▶ _TASK PROMPT_
Search the material for the string "Chapitre" and copy each line where it occurs.

● ● ● ● ●

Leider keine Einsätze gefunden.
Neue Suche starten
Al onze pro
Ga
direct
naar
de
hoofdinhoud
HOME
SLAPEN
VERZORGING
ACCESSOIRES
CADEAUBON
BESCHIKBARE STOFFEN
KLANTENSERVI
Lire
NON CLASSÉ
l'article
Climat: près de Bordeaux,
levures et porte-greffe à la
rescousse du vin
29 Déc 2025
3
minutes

● ● ● ● ●

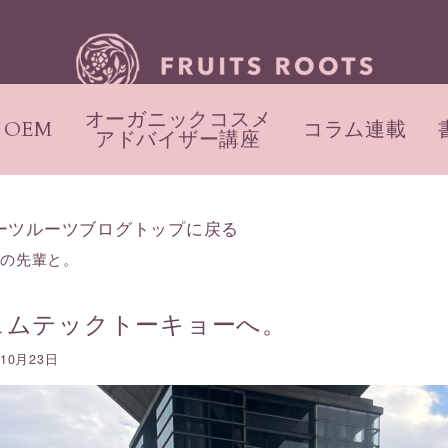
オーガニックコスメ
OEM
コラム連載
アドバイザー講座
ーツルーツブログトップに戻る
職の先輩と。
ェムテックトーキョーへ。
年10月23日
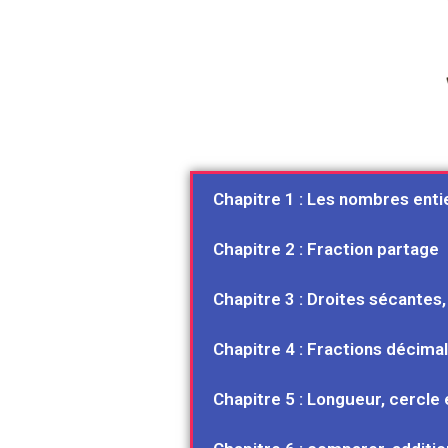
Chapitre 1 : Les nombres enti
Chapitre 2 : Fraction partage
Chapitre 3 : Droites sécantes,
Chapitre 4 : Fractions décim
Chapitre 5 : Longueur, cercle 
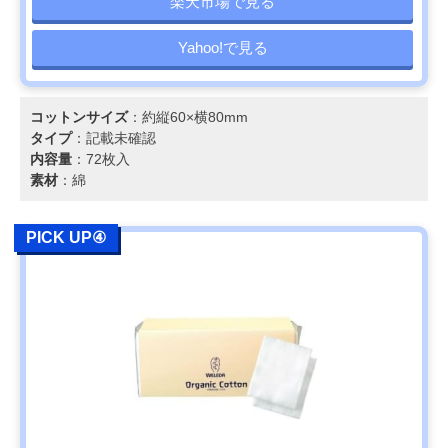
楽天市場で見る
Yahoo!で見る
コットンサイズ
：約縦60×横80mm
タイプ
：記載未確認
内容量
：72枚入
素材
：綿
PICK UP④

● ● ● ● ●

▶ _EXPECTED OUTPUT_
Chapitre 1 : Les nombres enti
Chapitre 2 : Fraction partage
Chapitre 3 : Droites sécantes,
Chapitre 4 : Fractions décim
Chapitre 5 : Longueur, cercle 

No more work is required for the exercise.